If you are of my generation, it’d be a good bet that you know the names Sid and Marty Krofft. From The Banana Splits Adventure Hour, and their infectious theme that probably influenced my songwriting more than Bruce Springsteen or Pete Townshend ever could, to H.R. Pufnstuf (which the Beatles liked so much they requested tapes of the show be sent to the UK) and Sigmund and the Sea Monsters, to name but a few shows, puppeteer Sid, who died this week at the ripe old age of 96, and his younger brother Marty (who died three years ago) enlivened Saturday morning kid’s programming in a unprecedented way.

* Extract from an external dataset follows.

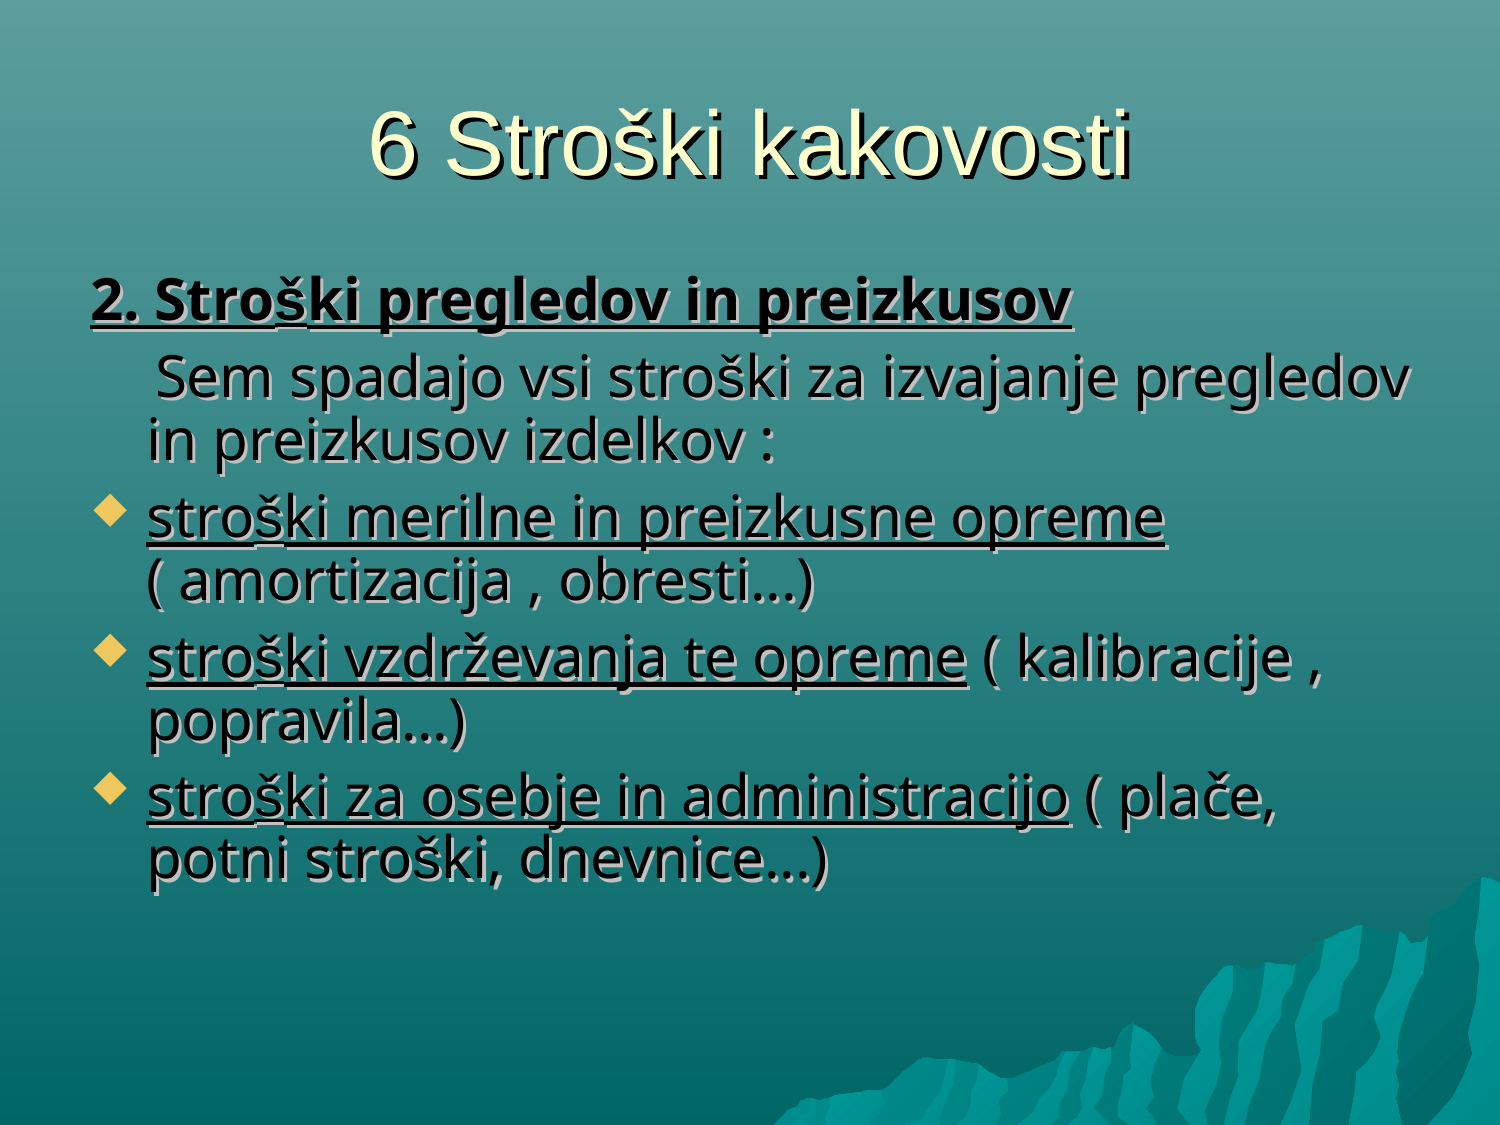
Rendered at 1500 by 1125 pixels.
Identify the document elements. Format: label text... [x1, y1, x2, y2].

list 2. Stroški pregledov in preizkusov Sem spadajo vsi stroški za izvajanje pregledov in preizkusov izdelkov : stroški merilne in preizkusne opreme ( amortizacija , obresti...) stroški vzdrževanja te opreme ( kalibracije , popravila...) stroški za osebje in administracijo ( plače, potni stroški, dnevnice...) [75, 262, 1426, 1006]
title 6 Stroški kakovosti [75, 45, 1426, 233]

Surely their shows’ psychedelic sets and their wild character’s costumes (not to mention a too-phallic-for-its-own-good talking flute) led to rumors of their being a decidedly more ‘trippy’ intent or creation behind-the-scenes. But the brothers denied any drug-taking connected with their prodigious output, an output that also included, The Bugaloos, Lidsville, and Land of the Lost, (yes, the abysmal 2009 Will Ferrell movie was based on this wonderful show).
The duo also produced various live-action variety shows, which I had no idea they had a hand in: The Brady Bunch Hour, The Donny & Marie Show, The Bay City Rollers Show and Barbara Mandrell and the Mandrell Sisters. And they even produced a show hosted by Richard Pryor. Their pair’s puppets even toured with such icons as Judy Garland, Liberace and Frank Sinatra.
Wacky minds like Sid and Marty’s don’t come along that often. I am thrilled to recall the daze of sitting watching Fleegle, Bingo, Drooper and Snorky, being gob smacked over how just all-out-goofy H.R. Pufnstuf was and thrilled to see Charles Nelson Reilly (who I loved so much in the Ghost & Mrs. Muir TV show and would come to adore across his many appearances on Johnny Carson’s Tonight Show) on The Bugaloos, playing “Benita Bizarre.”
Man, it’s good to remember. And it was good to have Sid and Marty with us when we did.